## What needs to be done
In the records, find every line with the word "consent" and copy it out.

## Provided information
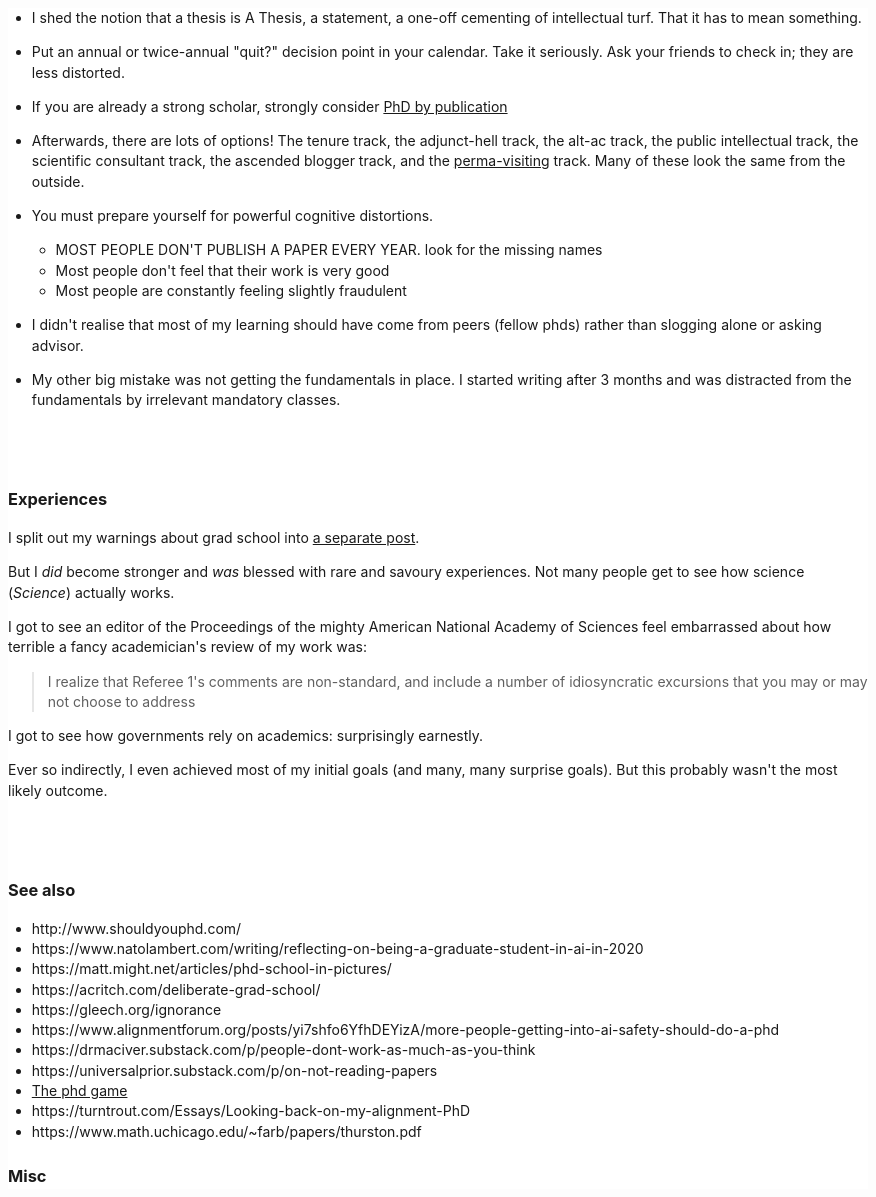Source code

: - I shed the notion that a thesis is A Thesis, a statement, a one-off cementing of intellectual turf. That it has to mean something.

- Put an annual or twice-annual "quit?" decision point in your calendar. Take it seriously. Ask your friends to check in; they are less distorted.
- If you are already a strong scholar, strongly consider <a href="{{pub}}">PhD by publication</a>
- Afterwards, there are lots of options! The tenure track, the adjunct-hell track, the alt-ac track, the public intellectual track, the scientific consultant track, the ascended blogger track, and the <a href="{{visit}}">perma-visiting</a> track. Many of these look the same from the outside.
- You must prepare yourself for powerful cognitive distortions.
    - MOST PEOPLE DON'T PUBLISH A PAPER EVERY YEAR. look for the missing names
    - Most people don't feel that their work is very good
    - Most people are constantly feeling slightly fraudulent
- I didn't realise that most of my learning should have come from peers (fellow phds) rather than slogging alone or asking advisor.
    <!-- - I was free, to travel and skip meetings and to make playlists. But I had foregone peer learning and mutual suffering and the ego boost of helping -->
- My other big mistake was not getting the fundamentals in place. I started writing after 3 months and was distracted from the fundamentals by irrelevant mandatory classes.

<br><br>


### Experiences

I split out my warnings about grad school into <a href="/nograd">a separate post</a>. 

But I _did_ become stronger and _was_ blessed with rare and savoury experiences. Not many people get to see how science (_Science_) actually works. 


I got to see an editor of the Proceedings of the mighty American National Academy of Sciences feel embarrassed about how terrible a fancy academician's review of my work was:

> I realize that Referee 1's comments are non-standard, and include a number of idiosyncratic excursions that you may or may not choose to address

I got to see how governments rely on academics: surprisingly earnestly.

Ever so indirectly, I even achieved most of my initial goals (and many, many surprise goals). But this probably wasn't the most likely outcome.

<br><br>





<div class="accordion">
    <h3>See also</h3>
    <div>
        <ul>
            <li>http://www.shouldyouphd.com/</li>
            <li>https://www.natolambert.com/writing/reflecting-on-being-a-graduate-student-in-ai-in-2020</li>
            <li>https://matt.might.net/articles/phd-school-in-pictures/</li>
            <li>https://acritch.com/deliberate-grad-school/</li>
            <li>https://gleech.org/ignorance</li>
            <li>https://www.alignmentforum.org/posts/yi7shfo6YfhDEYizA/more-people-getting-into-ai-safety-should-do-a-phd</li>
            <li>https://drmaciver.substack.com/p/people-dont-work-as-much-as-you-think</li>
            <li>https://universalprior.substack.com/p/on-not-reading-papers</li>
            <li><a href="https://research.wmz.ninja/projects/phd/index.html">The phd game</a></li>
            <li>https://turntrout.com/Essays/Looking-back-on-my-alignment-PhD</li>
            <li>https://www.math.uchicago.edu/~farb/papers/thurston.pdf</li>
        </ul>
    </div>
    <h3>Misc</h3>
    <div>
        <ul>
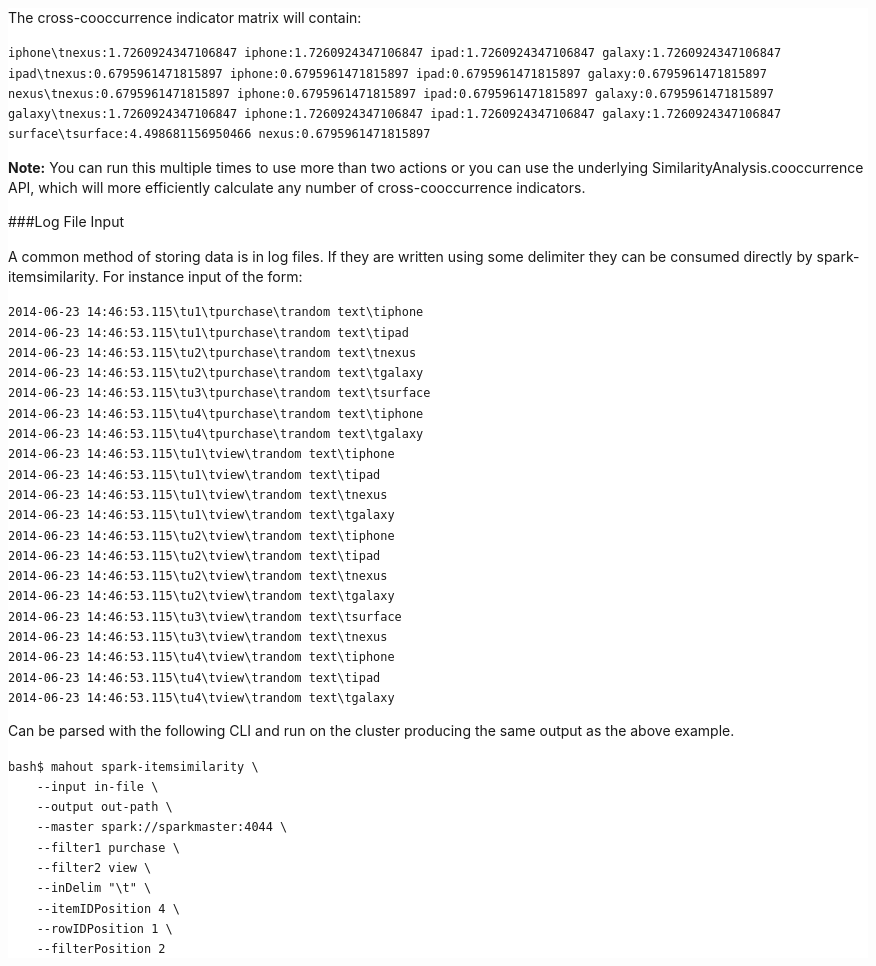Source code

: The cross-cooccurrence indicator matrix will contain:

    iphone\tnexus:1.7260924347106847 iphone:1.7260924347106847 ipad:1.7260924347106847 galaxy:1.7260924347106847
    ipad\tnexus:0.6795961471815897 iphone:0.6795961471815897 ipad:0.6795961471815897 galaxy:0.6795961471815897
    nexus\tnexus:0.6795961471815897 iphone:0.6795961471815897 ipad:0.6795961471815897 galaxy:0.6795961471815897
    galaxy\tnexus:1.7260924347106847 iphone:1.7260924347106847 ipad:1.7260924347106847 galaxy:1.7260924347106847
    surface\tsurface:4.498681156950466 nexus:0.6795961471815897

**Note:** You can run this multiple times to use more than two actions or you can use the underlying 
SimilarityAnalysis.cooccurrence API, which will more efficiently calculate any number of cross-cooccurrence indicators.

###Log File Input

A common method of storing data is in log files. If they are written using some delimiter they can be consumed directly by spark-itemsimilarity. For instance input of the form:

    2014-06-23 14:46:53.115\tu1\tpurchase\trandom text\tiphone
    2014-06-23 14:46:53.115\tu1\tpurchase\trandom text\tipad
    2014-06-23 14:46:53.115\tu2\tpurchase\trandom text\tnexus
    2014-06-23 14:46:53.115\tu2\tpurchase\trandom text\tgalaxy
    2014-06-23 14:46:53.115\tu3\tpurchase\trandom text\tsurface
    2014-06-23 14:46:53.115\tu4\tpurchase\trandom text\tiphone
    2014-06-23 14:46:53.115\tu4\tpurchase\trandom text\tgalaxy
    2014-06-23 14:46:53.115\tu1\tview\trandom text\tiphone
    2014-06-23 14:46:53.115\tu1\tview\trandom text\tipad
    2014-06-23 14:46:53.115\tu1\tview\trandom text\tnexus
    2014-06-23 14:46:53.115\tu1\tview\trandom text\tgalaxy
    2014-06-23 14:46:53.115\tu2\tview\trandom text\tiphone
    2014-06-23 14:46:53.115\tu2\tview\trandom text\tipad
    2014-06-23 14:46:53.115\tu2\tview\trandom text\tnexus
    2014-06-23 14:46:53.115\tu2\tview\trandom text\tgalaxy
    2014-06-23 14:46:53.115\tu3\tview\trandom text\tsurface
    2014-06-23 14:46:53.115\tu3\tview\trandom text\tnexus
    2014-06-23 14:46:53.115\tu4\tview\trandom text\tiphone
    2014-06-23 14:46:53.115\tu4\tview\trandom text\tipad
    2014-06-23 14:46:53.115\tu4\tview\trandom text\tgalaxy    

Can be parsed with the following CLI and run on the cluster producing the same output as the above example.

    bash$ mahout spark-itemsimilarity \
        --input in-file \
        --output out-path \
        --master spark://sparkmaster:4044 \
        --filter1 purchase \
        --filter2 view \
        --inDelim "\t" \
        --itemIDPosition 4 \
        --rowIDPosition 1 \
        --filterPosition 2
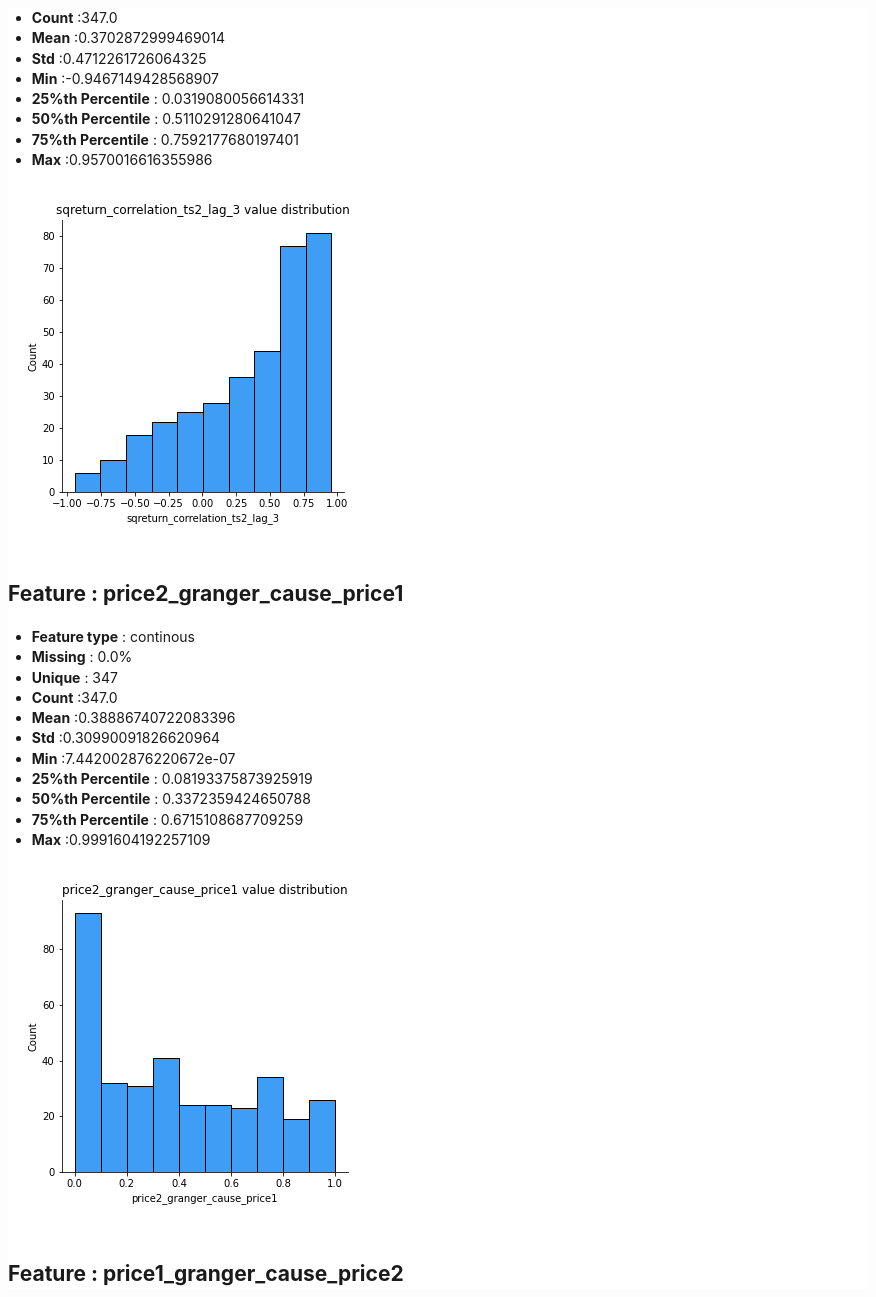 - **Count** :347.0
- **Mean** :0.3702872999469014
- **Std** :0.4712261726064325
- **Min** :-0.9467149428568907
- **25%th Percentile** : 0.0319080056614331
- **50%th Percentile** : 0.5110291280641047
- **75%th Percentile** : 0.7592177680197401
- **Max** :0.9570016616355986

![](sqreturn_correlation_ts2_lag_3.png)
## Feature : price2_granger_cause_price1
- **Feature type** : continous
- **Missing** : 0.0%
- **Unique** : 347
- **Count** :347.0
- **Mean** :0.38886740722083396
- **Std** :0.30990091826620964
- **Min** :7.442002876220672e-07
- **25%th Percentile** : 0.08193375873925919
- **50%th Percentile** : 0.3372359424650788
- **75%th Percentile** : 0.6715108687709259
- **Max** :0.9991604192257109

![](price2_granger_cause_price1.png)
## Feature : price1_granger_cause_price2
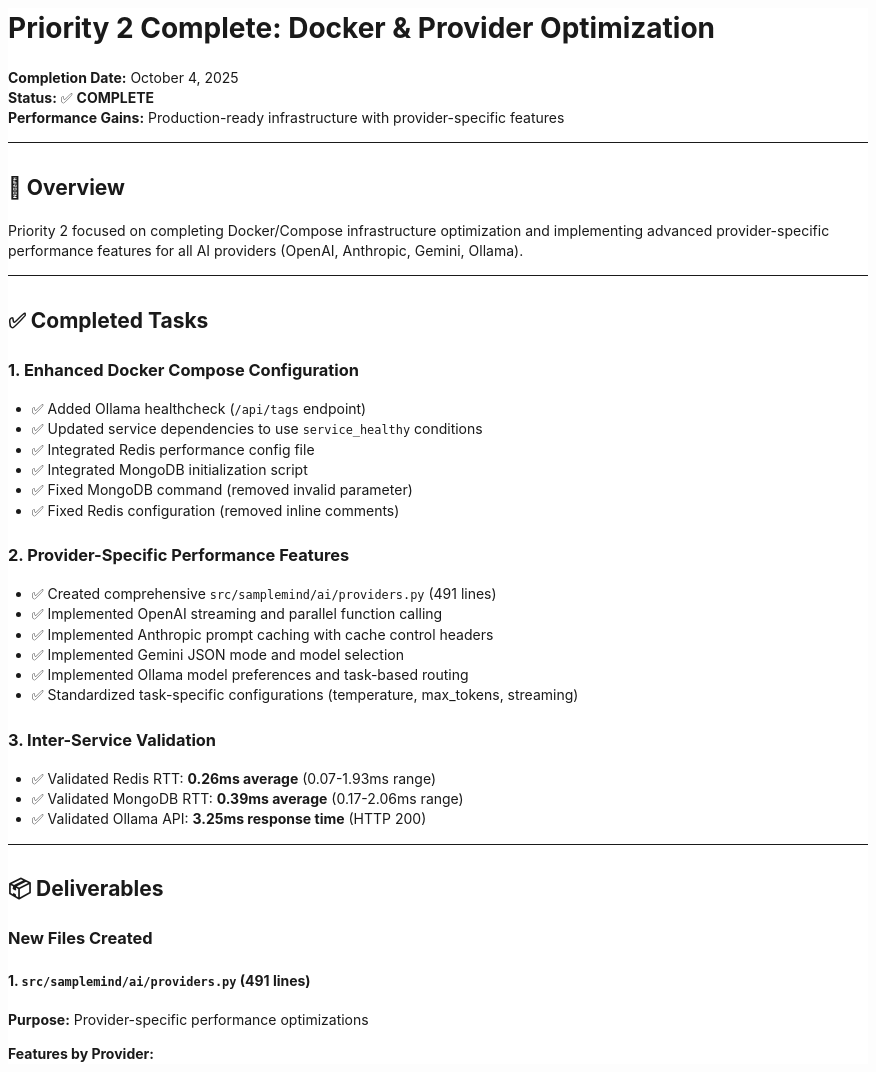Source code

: # Priority 2 Complete: Docker & Provider Optimization

**Completion Date:** October 4, 2025  
**Status:** ✅ **COMPLETE**  
**Performance Gains:** Production-ready infrastructure with provider-specific features

---

## 🎯 Overview

Priority 2 focused on completing Docker/Compose infrastructure optimization and implementing advanced provider-specific performance features for all AI providers (OpenAI, Anthropic, Gemini, Ollama).

---

## ✅ Completed Tasks

### 1. Enhanced Docker Compose Configuration
- ✅ Added Ollama healthcheck (`/api/tags` endpoint)
- ✅ Updated service dependencies to use `service_healthy` conditions
- ✅ Integrated Redis performance config file
- ✅ Integrated MongoDB initialization script
- ✅ Fixed MongoDB command (removed invalid parameter)
- ✅ Fixed Redis configuration (removed inline comments)

### 2. Provider-Specific Performance Features
- ✅ Created comprehensive `src/samplemind/ai/providers.py` (491 lines)
- ✅ Implemented OpenAI streaming and parallel function calling
- ✅ Implemented Anthropic prompt caching with cache control headers
- ✅ Implemented Gemini JSON mode and model selection
- ✅ Implemented Ollama model preferences and task-based routing
- ✅ Standardized task-specific configurations (temperature, max_tokens, streaming)

### 3. Inter-Service Validation
- ✅ Validated Redis RTT: **0.26ms average** (0.07-1.93ms range)
- ✅ Validated MongoDB RTT: **0.39ms average** (0.17-2.06ms range)
- ✅ Validated Ollama API: **3.25ms response time** (HTTP 200)

---

## 📦 Deliverables

### New Files Created

#### 1. `src/samplemind/ai/providers.py` (491 lines)
**Purpose:** Provider-specific performance optimizations

**Features by Provider:**
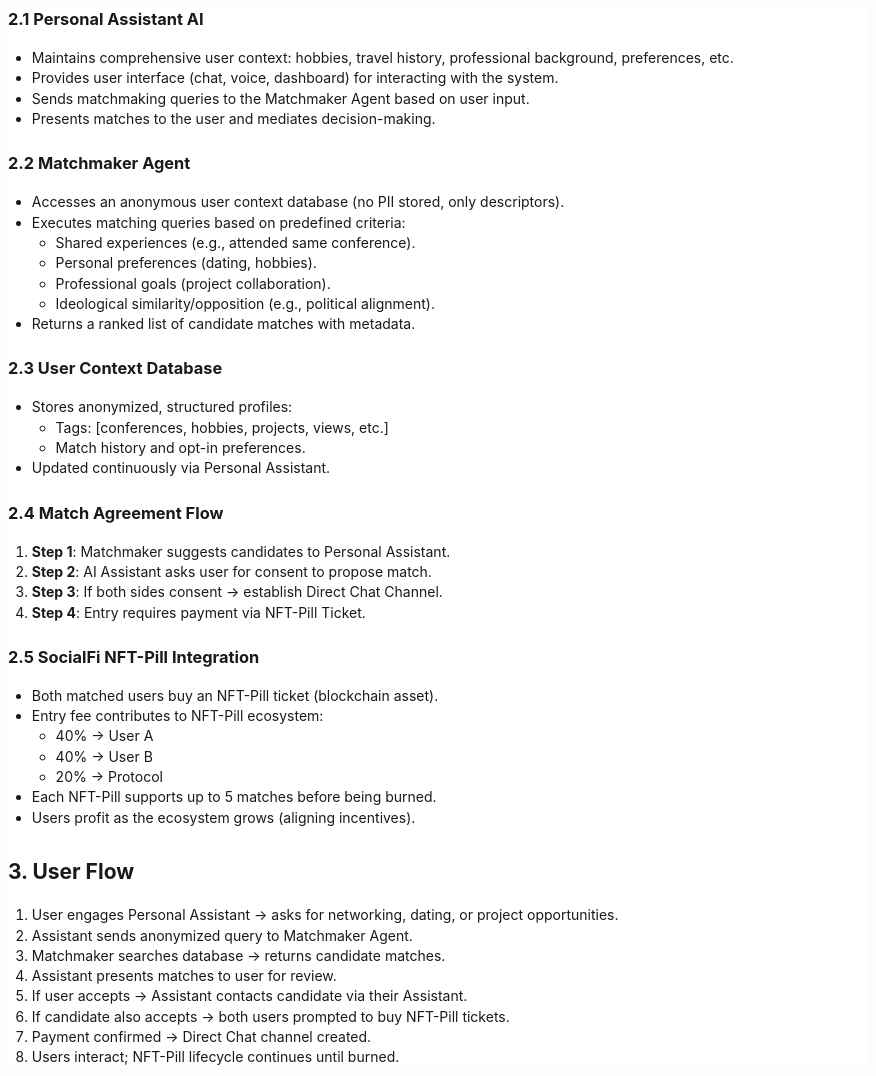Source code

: ### 2.1 Personal Assistant AI

- Maintains comprehensive user context: hobbies, travel history, professional background, preferences, etc.
- Provides user interface (chat, voice, dashboard) for interacting with the system.
- Sends matchmaking queries to the Matchmaker Agent based on user input.
- Presents matches to the user and mediates decision-making.

### 2.2 Matchmaker Agent

- Accesses an anonymous user context database (no PII stored, only descriptors).
- Executes matching queries based on predefined criteria:
  - Shared experiences (e.g., attended same conference).
  - Personal preferences (dating, hobbies).
  - Professional goals (project collaboration).
  - Ideological similarity/opposition (e.g., political alignment).
- Returns a ranked list of candidate matches with metadata.

### 2.3 User Context Database

- Stores anonymized, structured profiles:
  - Tags: [conferences, hobbies, projects, views, etc.]
  - Match history and opt-in preferences.
- Updated continuously via Personal Assistant.

### 2.4 Match Agreement Flow

1. **Step 1**: Matchmaker suggests candidates to Personal Assistant.
2. **Step 2**: AI Assistant asks user for consent to propose match.
3. **Step 3**: If both sides consent → establish Direct Chat Channel.
4. **Step 4**: Entry requires payment via NFT-Pill Ticket.

### 2.5 SocialFi NFT-Pill Integration

- Both matched users buy an NFT-Pill ticket (blockchain asset).
- Entry fee contributes to NFT-Pill ecosystem:
  - 40% → User A
  - 40% → User B
  - 20% → Protocol
- Each NFT-Pill supports up to 5 matches before being burned.
- Users profit as the ecosystem grows (aligning incentives).

## 3. User Flow

1. User engages Personal Assistant → asks for networking, dating, or project opportunities.
2. Assistant sends anonymized query to Matchmaker Agent.
3. Matchmaker searches database → returns candidate matches.
4. Assistant presents matches to user for review.
5. If user accepts → Assistant contacts candidate via their Assistant.
6. If candidate also accepts → both users prompted to buy NFT-Pill tickets.
7. Payment confirmed → Direct Chat channel created.
8. Users interact; NFT-Pill lifecycle continues until burned.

## Worked solution
2. **Step 2**: AI Assistant asks user for consent to propose match.
3. **Step 3**: If both sides consent → establish Direct Chat Channel.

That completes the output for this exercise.